Przekształć wszystkie poniższe wpisy w listę numerowaną, pomijając puste wiersze.

Sekcja danych
+---+
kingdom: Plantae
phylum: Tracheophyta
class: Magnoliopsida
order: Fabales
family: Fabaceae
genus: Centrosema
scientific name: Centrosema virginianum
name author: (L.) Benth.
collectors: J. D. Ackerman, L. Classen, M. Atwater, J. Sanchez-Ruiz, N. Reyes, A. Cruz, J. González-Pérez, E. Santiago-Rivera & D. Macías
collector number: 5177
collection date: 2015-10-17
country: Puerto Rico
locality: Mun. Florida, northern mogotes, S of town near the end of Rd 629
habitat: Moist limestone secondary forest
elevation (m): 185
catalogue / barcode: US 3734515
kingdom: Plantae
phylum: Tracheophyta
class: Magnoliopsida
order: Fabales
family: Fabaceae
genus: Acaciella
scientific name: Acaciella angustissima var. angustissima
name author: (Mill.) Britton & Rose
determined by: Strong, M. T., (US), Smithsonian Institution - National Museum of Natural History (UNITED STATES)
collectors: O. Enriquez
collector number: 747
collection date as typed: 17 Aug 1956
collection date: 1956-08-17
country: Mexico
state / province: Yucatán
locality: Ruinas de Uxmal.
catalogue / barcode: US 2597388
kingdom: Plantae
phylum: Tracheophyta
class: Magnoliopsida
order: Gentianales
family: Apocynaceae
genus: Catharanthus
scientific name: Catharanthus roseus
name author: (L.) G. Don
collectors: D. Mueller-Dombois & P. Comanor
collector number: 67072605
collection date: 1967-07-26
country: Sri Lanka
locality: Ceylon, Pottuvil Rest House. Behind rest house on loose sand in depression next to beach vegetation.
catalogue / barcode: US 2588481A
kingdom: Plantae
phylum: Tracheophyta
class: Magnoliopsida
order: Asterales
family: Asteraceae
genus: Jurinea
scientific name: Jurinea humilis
+---+
Rozwiązanie zadania
1. kingdom: Plantae
2. phylum: Tracheophyta
3. class: Magnoliopsida
4. order: Fabales
5. family: Fabaceae
6. genus: Centrosema
7. scientific name: Centrosema virginianum
8. name author: (L.) Benth.
9. collectors: J. D. Ackerman, L. Classen, M. Atwater, J. Sanchez-Ruiz, N. Reyes, A. Cruz, J. González-Pérez, E. Santiago-Rivera & D. Macías
10. collector number: 5177
11. collection date: 2015-10-17
12. country: Puerto Rico
13. locality: Mun. Florida, northern mogotes, S of town near the end of Rd 629
14. habitat: Moist limestone secondary forest
15. elevation (m): 185
16. catalogue / barcode: US 3734515
17. kingdom: Plantae
18. phylum: Tracheophyta
19. class: Magnoliopsida
20. order: Fabales
21. family: Fabaceae
22. genus: Acaciella
23. scientific name: Acaciella angustissima var. angustissima
24. name author: (Mill.) Britton & Rose
25. determined by: Strong, M. T., (US), Smithsonian Institution - National Museum of Natural History (UNITED STATES)
26. collectors: O. Enriquez
27. collector number: 747
28. collection date as typed: 17 Aug 1956
29. collection date: 1956-08-17
30. country: Mexico
31. state / province: Yucatán
32. locality: Ruinas de Uxmal.
33. catalogue / barcode: US 2597388
34. kingdom: Plantae
35. phylum: Tracheophyta
36. class: Magnoliopsida
37. order: Gentianales
38. family: Apocynaceae
39. genus: Catharanthus
40. scientific name: Catharanthus roseus
41. name author: (L.) G. Don
42. collectors: D. Mueller-Dombois & P. Comanor
43. collector number: 67072605
44. collection date: 1967-07-26
45. country: Sri Lanka
46. locality: Ceylon, Pottuvil Rest House. Behind rest house on loose sand in depression next to beach vegetation.
47. catalogue / barcode: US 2588481A
48. kingdom: Plantae
49. phylum: Tracheophyta
50. class: Magnoliopsida
51. order: Asterales
52. family: Asteraceae
53. genus: Jurinea
54. scientific name: Jurinea humilis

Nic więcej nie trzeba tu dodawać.